### Task description
Retype every item below word for word, leaving the pictures out of your copy.

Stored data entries
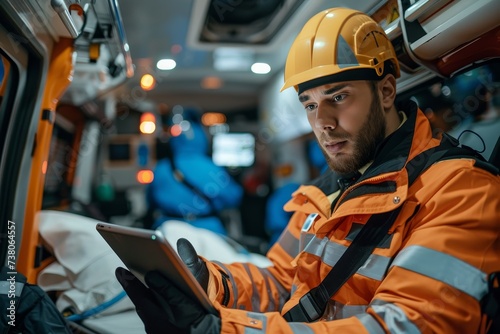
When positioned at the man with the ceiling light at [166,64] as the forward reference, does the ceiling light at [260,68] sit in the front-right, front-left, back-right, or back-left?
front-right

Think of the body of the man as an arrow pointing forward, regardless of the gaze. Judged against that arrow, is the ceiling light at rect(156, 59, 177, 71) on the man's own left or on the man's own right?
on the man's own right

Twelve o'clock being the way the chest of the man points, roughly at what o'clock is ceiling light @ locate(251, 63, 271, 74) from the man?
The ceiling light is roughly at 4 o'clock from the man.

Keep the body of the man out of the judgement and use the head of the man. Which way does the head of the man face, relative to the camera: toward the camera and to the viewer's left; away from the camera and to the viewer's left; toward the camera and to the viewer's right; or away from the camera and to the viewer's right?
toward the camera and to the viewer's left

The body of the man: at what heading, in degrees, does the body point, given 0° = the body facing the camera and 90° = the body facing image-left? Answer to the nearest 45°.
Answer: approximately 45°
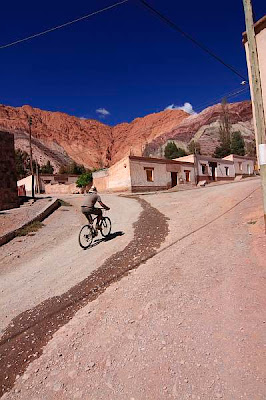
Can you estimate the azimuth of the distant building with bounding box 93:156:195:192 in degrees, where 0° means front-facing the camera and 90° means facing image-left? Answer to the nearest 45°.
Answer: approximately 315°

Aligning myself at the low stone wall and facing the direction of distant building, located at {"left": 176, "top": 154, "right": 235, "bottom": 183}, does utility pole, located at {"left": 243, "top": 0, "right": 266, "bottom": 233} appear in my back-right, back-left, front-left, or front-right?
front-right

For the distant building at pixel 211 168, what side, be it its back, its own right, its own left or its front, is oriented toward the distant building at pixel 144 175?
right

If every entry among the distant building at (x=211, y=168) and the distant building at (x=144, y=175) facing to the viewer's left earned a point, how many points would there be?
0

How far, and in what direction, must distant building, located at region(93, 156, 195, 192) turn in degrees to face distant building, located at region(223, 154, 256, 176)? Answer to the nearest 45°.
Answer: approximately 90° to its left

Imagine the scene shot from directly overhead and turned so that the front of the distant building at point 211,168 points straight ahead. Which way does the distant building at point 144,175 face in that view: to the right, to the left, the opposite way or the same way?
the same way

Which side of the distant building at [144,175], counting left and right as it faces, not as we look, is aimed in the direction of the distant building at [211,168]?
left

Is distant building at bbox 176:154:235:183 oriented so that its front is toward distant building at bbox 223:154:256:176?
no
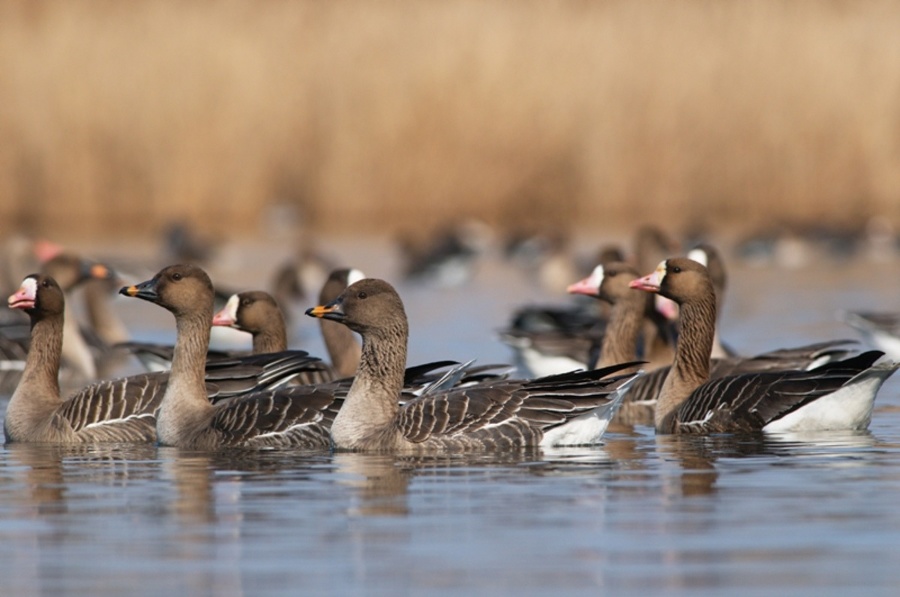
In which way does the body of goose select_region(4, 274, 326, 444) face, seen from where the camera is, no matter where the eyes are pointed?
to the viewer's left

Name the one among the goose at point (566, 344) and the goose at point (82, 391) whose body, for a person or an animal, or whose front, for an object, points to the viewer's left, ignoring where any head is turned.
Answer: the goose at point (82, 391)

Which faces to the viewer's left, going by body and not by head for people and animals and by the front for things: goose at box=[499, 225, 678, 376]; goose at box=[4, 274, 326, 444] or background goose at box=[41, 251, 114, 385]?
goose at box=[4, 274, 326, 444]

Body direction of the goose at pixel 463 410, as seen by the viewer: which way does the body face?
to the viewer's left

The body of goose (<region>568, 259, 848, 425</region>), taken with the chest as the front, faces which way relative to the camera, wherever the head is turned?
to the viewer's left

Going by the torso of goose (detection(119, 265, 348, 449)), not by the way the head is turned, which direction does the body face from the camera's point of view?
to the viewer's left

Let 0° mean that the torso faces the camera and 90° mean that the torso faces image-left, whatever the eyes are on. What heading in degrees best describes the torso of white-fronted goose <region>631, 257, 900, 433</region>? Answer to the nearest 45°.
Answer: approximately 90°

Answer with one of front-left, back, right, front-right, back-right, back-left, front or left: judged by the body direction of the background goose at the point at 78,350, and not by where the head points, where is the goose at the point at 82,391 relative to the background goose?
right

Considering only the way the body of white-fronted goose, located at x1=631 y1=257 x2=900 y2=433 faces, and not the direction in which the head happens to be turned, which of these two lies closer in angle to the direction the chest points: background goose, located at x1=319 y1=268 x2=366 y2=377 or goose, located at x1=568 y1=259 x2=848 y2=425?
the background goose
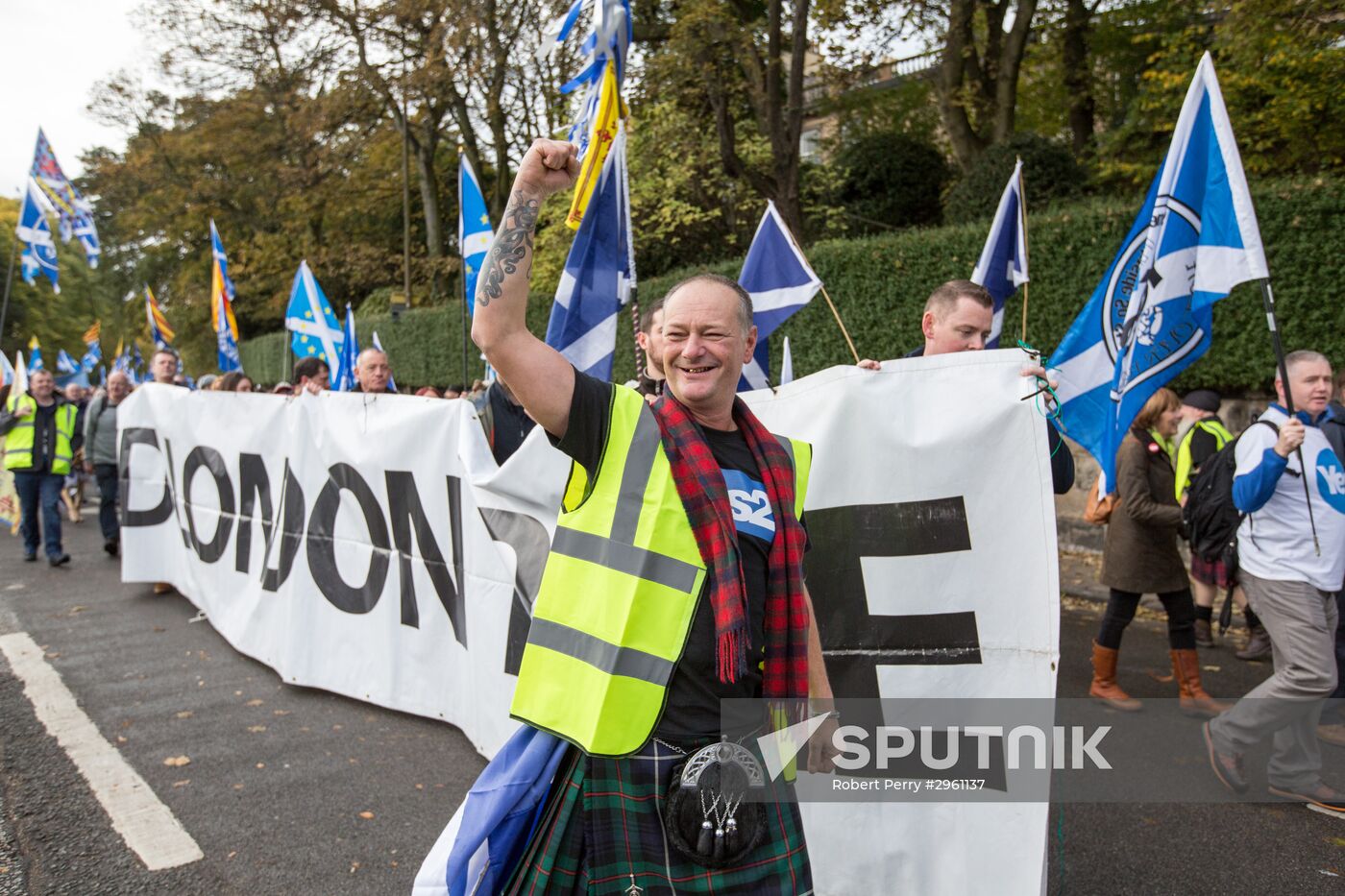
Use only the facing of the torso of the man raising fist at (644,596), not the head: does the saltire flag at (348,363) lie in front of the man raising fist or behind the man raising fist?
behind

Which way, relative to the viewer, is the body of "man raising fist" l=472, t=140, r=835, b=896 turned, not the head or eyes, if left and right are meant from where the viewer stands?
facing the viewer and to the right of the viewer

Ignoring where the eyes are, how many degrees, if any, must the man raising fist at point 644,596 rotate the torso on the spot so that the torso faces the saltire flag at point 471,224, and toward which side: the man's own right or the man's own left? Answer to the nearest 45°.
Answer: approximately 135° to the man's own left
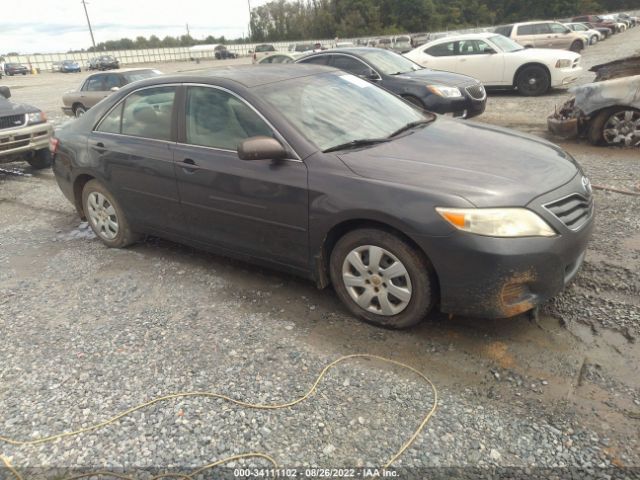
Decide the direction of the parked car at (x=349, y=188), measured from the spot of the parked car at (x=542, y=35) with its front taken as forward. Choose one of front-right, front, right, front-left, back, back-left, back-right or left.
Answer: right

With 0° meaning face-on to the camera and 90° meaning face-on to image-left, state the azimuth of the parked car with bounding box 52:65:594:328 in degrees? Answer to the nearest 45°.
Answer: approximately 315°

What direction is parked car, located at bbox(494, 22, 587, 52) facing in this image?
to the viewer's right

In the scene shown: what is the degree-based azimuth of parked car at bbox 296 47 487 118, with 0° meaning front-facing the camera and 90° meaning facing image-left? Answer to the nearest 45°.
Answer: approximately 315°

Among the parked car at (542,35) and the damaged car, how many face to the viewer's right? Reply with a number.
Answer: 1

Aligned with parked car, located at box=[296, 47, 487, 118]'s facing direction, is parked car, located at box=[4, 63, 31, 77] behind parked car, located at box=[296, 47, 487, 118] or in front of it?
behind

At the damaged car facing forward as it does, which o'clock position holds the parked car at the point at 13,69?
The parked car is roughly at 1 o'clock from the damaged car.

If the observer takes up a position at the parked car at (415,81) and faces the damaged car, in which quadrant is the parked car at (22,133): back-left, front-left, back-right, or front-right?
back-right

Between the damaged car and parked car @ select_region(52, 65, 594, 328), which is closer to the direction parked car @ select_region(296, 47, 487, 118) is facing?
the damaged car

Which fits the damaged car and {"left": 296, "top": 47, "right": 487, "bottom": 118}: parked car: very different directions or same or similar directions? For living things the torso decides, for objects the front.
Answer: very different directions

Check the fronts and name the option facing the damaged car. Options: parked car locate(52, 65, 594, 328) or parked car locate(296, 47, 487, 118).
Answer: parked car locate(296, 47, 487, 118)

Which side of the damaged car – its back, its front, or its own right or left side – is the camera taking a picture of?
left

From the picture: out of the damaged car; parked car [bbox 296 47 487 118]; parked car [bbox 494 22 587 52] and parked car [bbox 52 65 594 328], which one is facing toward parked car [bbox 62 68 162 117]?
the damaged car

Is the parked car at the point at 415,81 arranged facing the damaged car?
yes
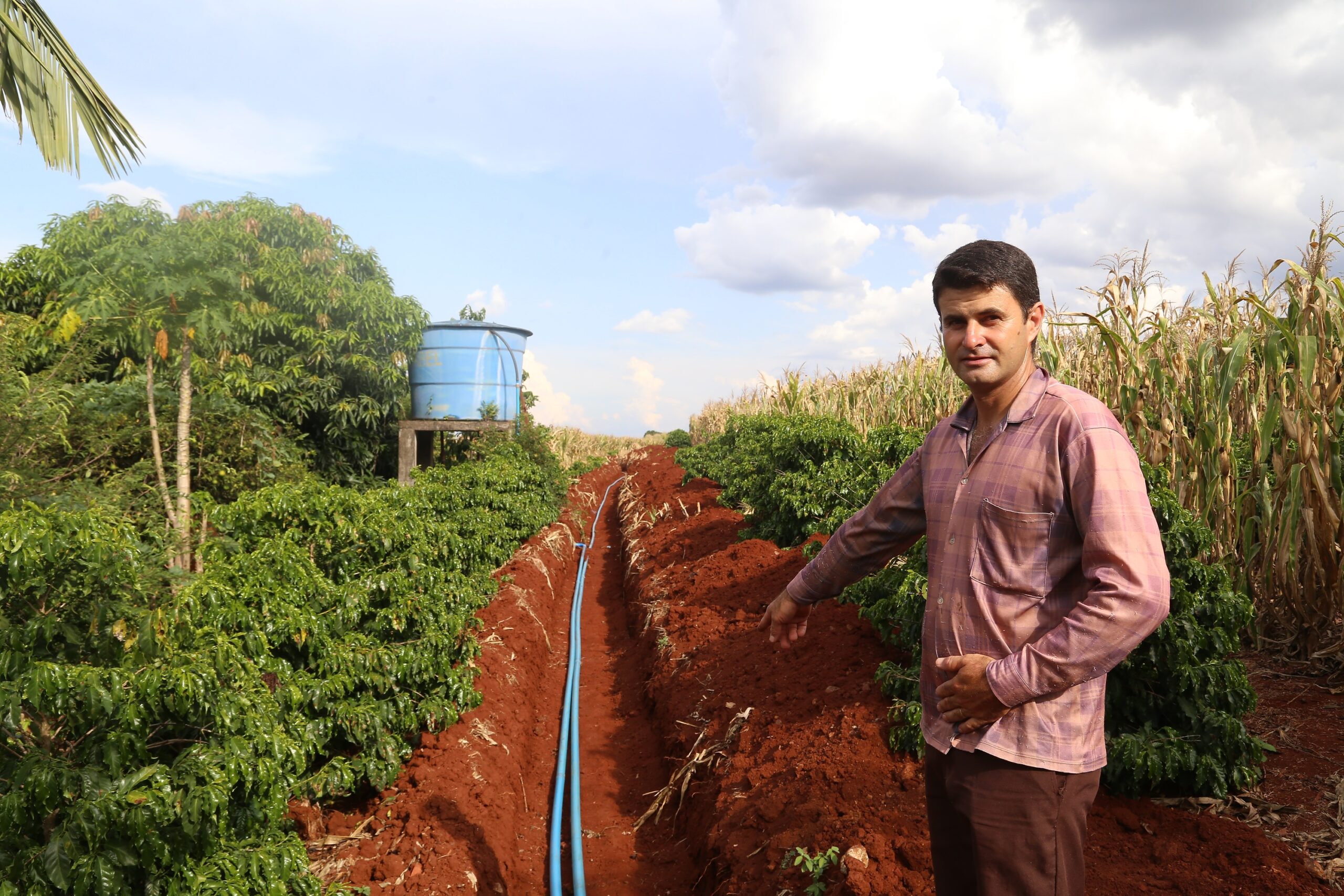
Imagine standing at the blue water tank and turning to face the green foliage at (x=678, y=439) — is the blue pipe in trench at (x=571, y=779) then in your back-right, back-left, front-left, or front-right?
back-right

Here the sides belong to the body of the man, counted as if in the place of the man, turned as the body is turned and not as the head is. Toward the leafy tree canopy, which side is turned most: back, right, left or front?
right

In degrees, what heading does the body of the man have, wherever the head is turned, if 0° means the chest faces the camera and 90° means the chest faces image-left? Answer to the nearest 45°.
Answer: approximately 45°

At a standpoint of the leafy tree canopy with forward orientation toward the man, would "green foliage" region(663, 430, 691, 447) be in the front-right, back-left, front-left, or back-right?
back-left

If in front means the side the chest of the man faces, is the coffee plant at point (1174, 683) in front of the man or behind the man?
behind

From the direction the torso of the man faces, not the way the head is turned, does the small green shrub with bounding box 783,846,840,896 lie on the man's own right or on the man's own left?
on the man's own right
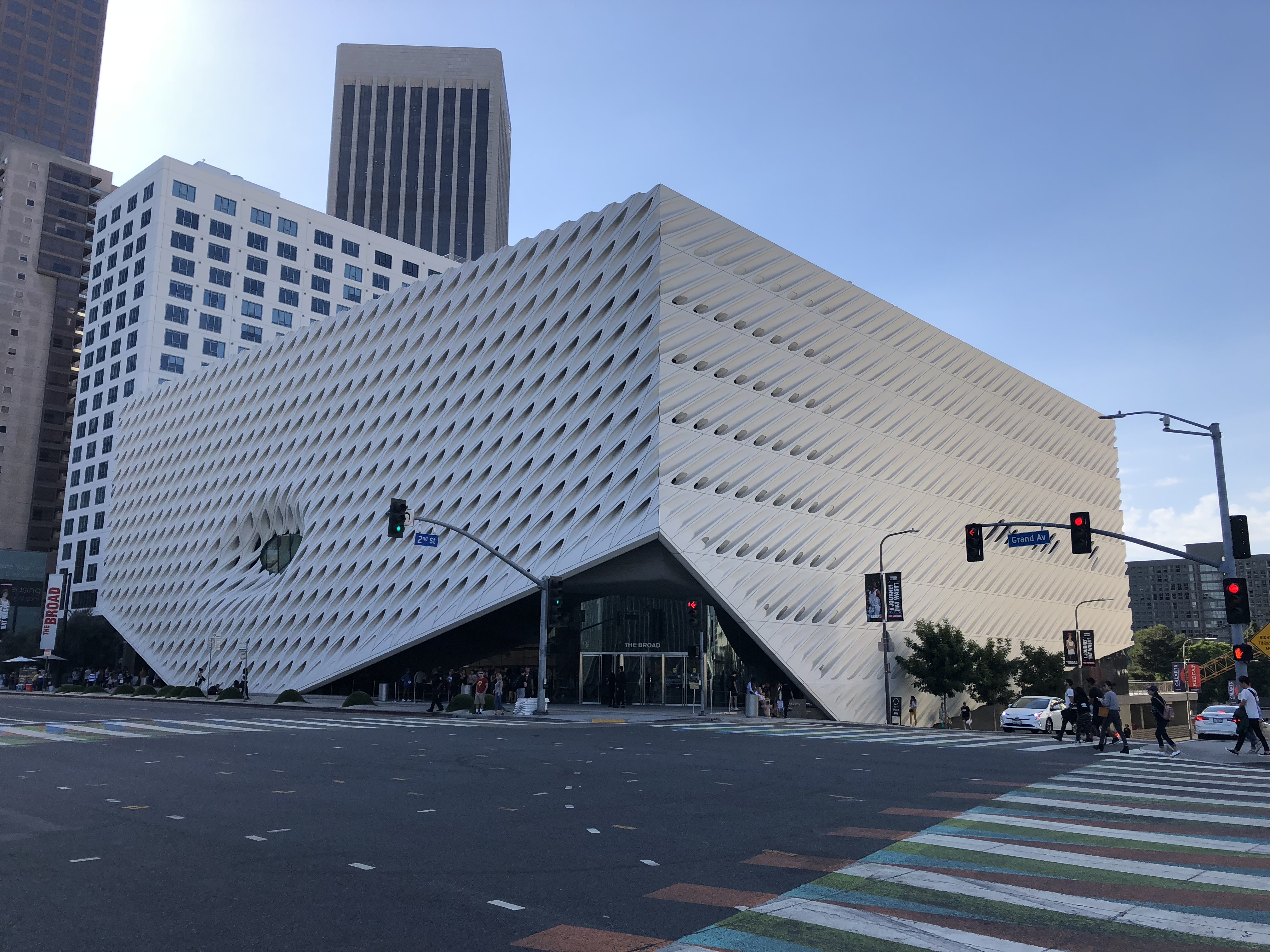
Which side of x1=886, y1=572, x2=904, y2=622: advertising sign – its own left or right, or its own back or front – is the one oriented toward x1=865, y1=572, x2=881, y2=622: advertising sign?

### Answer to the exercise
When positioned at the man with the ceiling light at [166,64] as the forward reference, does the ceiling light at [260,68] sit in the front-right, front-left, back-right, or back-left?
front-right

Think of the body of the man as an arrow pointing forward, regardless of the gaze. Judged against that arrow, is the ceiling light at rect(156, 59, 177, 71) on the man's own left or on the man's own right?
on the man's own right

Twelve o'clock being the way the chest of the man points, roughly at what o'clock is ceiling light @ locate(251, 63, 271, 74) from the man?
The ceiling light is roughly at 4 o'clock from the man.

Keep the body of the man out of the judgement and use the head of the man. Which way does the head of the man face, relative to the camera: toward the camera and to the viewer's left; away from the camera and to the viewer's left; toward the camera and to the viewer's right; or away from the camera and to the viewer's right?
toward the camera and to the viewer's left

The body of the man: at what heading, in degrees, does the body point, given 0° = the body facing the camera and 90° = the body facing image-left? Answer to the nearest 45°.
Answer: approximately 45°
Can you estimate the azimuth of the distant building with bounding box 93:156:195:192 in degrees, where 0° means front-facing the camera and 90° means facing image-left? Answer to the nearest 45°.
Answer: approximately 315°

Aligning myself at the low stone wall and facing the direction of distant building, located at {"left": 176, "top": 154, "right": 235, "bottom": 183}, does utility pole, located at {"left": 243, "top": 0, "right": 266, "bottom": 233} appear in my back-right, back-left, front-left, or front-right?
front-right

For the distant building at pixel 211 168, what side, be it its back, its own right, its own left or its front, is oriented toward the distant building at pixel 144 175?
right

If every entry among the distant building at (x=211, y=168) and the distant building at (x=144, y=175) facing to the viewer's left earned a point, how many points would there be?
0

How far, and in what direction, must distant building, located at region(93, 156, 195, 192) turn in degrees to face distant building, located at region(223, 154, 256, 176)? Answer to the nearest 45°.
Answer: approximately 90° to its left

Imagine the scene shot from directly overhead and turned so that the front of the distant building at point 211,168 points straight ahead. Which way does the distant building at point 144,175 face in that view: to the right, to the left, the opposite way or the same way?
the same way

Which side of the distant building at [144,175], counting left and right as it faces, not as we look, is aimed in the direction of the distant building at [211,168]?
left

Is distant building at bbox 176:154:235:183 oriented so that its front is toward distant building at bbox 223:154:256:176?
no
In which way does the body of goose select_region(4, 274, 326, 444) face, seen from where the camera is, no matter where the eyes are pointed?
to the viewer's left

Name the one among the goose at point (566, 344) and the goose at point (82, 391) whose body, for a person or an animal, or whose front, for an object, points to the viewer's left, ignoring where any head is turned.
Answer: the goose at point (82, 391)

Which faces to the viewer's left, going by body and not by head for people and animals and by the front for things: goose at box=[499, 225, 678, 376]; goose at box=[4, 274, 326, 444] or background goose at box=[41, 251, 114, 385]?
goose at box=[4, 274, 326, 444]

Body direction of the goose at pixel 463 410, as seen by the viewer: which way does the body face?
to the viewer's left

The body of goose (<region>568, 259, 848, 425</region>), taken with the chest as the front, faces which way relative to the camera, wherever the head is turned?
to the viewer's left

Going by the torso of goose (detection(119, 265, 348, 449)), not by the way the head is turned, which direction does the body face from the camera's point of view?
to the viewer's left

Let 0° mean that the torso faces the camera and 90° mean that the torso faces image-left, whatever the eyes are on. What heading in degrees best describes the torso of white-fronted goose <region>631, 257, 900, 433</region>? Answer to the nearest 45°.
Answer: approximately 90°

Answer with one of front-left, back, right, front-right, back-right, back-left, front or left: judged by the body direction of the background goose at the point at 78,350, and not by where the head points, where is the goose at the point at 82,391 relative to the background goose?
right

Considering only the way the body of white-fronted goose, located at x1=631 y1=257 x2=900 y2=433 faces, and not the direction in which the head happens to be turned, which of these two lies closer in angle to the direction the chest points: background goose, located at x1=319 y1=268 x2=366 y2=377 or goose, located at x1=568 y1=259 x2=848 y2=425?
the background goose
Use only the facing of the torso of the man raising fist at (644,596), not the head: does the saltire flag at (348,363) lie in front of the man raising fist or behind the man raising fist?
behind

Which way, relative to the viewer, is the body of "man raising fist" l=472, t=140, r=835, b=896 turned, not the head or eyes, if left and right are meant from where the viewer stands?
facing the viewer and to the right of the viewer

Ignoring where the eyes are, how many degrees, if any, must the man raising fist at point 644,596 rotate the torso on the spot so that the torso faces the saltire flag at point 471,224, and toward which side: the man's own right or the man's own left? Answer to the nearest 45°.
Answer: approximately 135° to the man's own left
Decide the direction of the parked car at (x=349, y=188), measured from the spot of the parked car at (x=542, y=35) with its front taken as forward. Choose one of front-right, front, right, front-left, back, back-left, back-right or left.
Answer: right

With 0° meaning face-on to the camera and 90° meaning face-on to image-left, state the azimuth of the parked car with bounding box 52:65:594:328 in degrees? Answer to the nearest 45°.
Answer: approximately 315°

What direction is parked car, located at bbox(494, 22, 587, 52) facing in this image?
to the viewer's right

In the scene shown: what is the degree-based azimuth of parked car at bbox 296 47 487 118, with 0° meaning front-facing the camera and 90° meaning facing image-left? Answer to the nearest 45°.
Answer: approximately 315°

Among the parked car at (542,35) and the damaged car, how many face to the viewer's right? Reply with a number.
Answer: 1

Aligned with parked car, located at box=[296, 47, 487, 118]'s facing direction, is parked car, located at box=[4, 63, 31, 77] behind parked car, located at box=[296, 47, 487, 118] or in front of it?
behind

At the damaged car facing forward as it does, which o'clock position holds the parked car at the point at 13,69?
The parked car is roughly at 1 o'clock from the damaged car.

If the observer takes up a position at the parked car at (415,81) and faces the damaged car, in which quadrant is the parked car at (22,133): back-left, front-left, back-right, or front-right?
back-right

Between the damaged car and parked car @ select_region(52, 65, 594, 328), which is closer to the direction parked car @ select_region(296, 47, 487, 118) is facing?
the damaged car

Which fits the damaged car and {"left": 296, "top": 47, "right": 487, "bottom": 118}: parked car: very different directions or same or similar directions? For living things the torso decides, for objects the front.
Answer: very different directions

Check the fronts and name the option facing the damaged car. Options: parked car locate(52, 65, 594, 328) or parked car locate(296, 47, 487, 118).
Answer: parked car locate(296, 47, 487, 118)

Which side of the damaged car – its back, its front, or its own right or left side – is the camera taking a picture of?
left

From the picture: out of the damaged car; parked car [bbox 296 47 487 118]; parked car [bbox 494 22 587 52] and parked car [bbox 52 65 594 328], which one is facing toward parked car [bbox 62 68 162 117]?
the damaged car

Is the parked car at the point at 415,81 arranged facing the damaged car?
yes
Imagine standing at the blue water tank and turning to face the green foliage at (x=678, y=439) — is the blue pipe in trench at (x=571, y=779) then in your back-right, back-left, front-left, or front-right?
back-right

Here the sides belong to the body of the man, counted as if in the place of the man, turned as the body is turned and not as the head is. Toward the leafy tree canopy, which side is turned most: back, right, left or front?
right

In degrees, what heading does the body of the man have, wherever the head is turned, if 0° means the chest faces the camera and 90° means the chest faces image-left? Answer to the nearest 45°.
Answer: approximately 45°

At a standpoint of the leafy tree canopy with forward orientation toward the man, would "green foliage" region(663, 430, 691, 447) be in the front-right, back-left, front-left, or back-right?
back-left

If in front means the side the chest of the man faces, is the coffee plant at point (1174, 683) in front of the man or behind the man?
behind

From the direction the torso of the man faces, not the way the head is turned, does the small green shrub with bounding box 783,846,840,896 lie on the man's own right or on the man's own left?
on the man's own right
Which side of x1=886, y1=572, x2=904, y2=622: advertising sign – its own left or right, or its own back or front – is the one oriented toward x1=865, y1=572, x2=881, y2=622: advertising sign?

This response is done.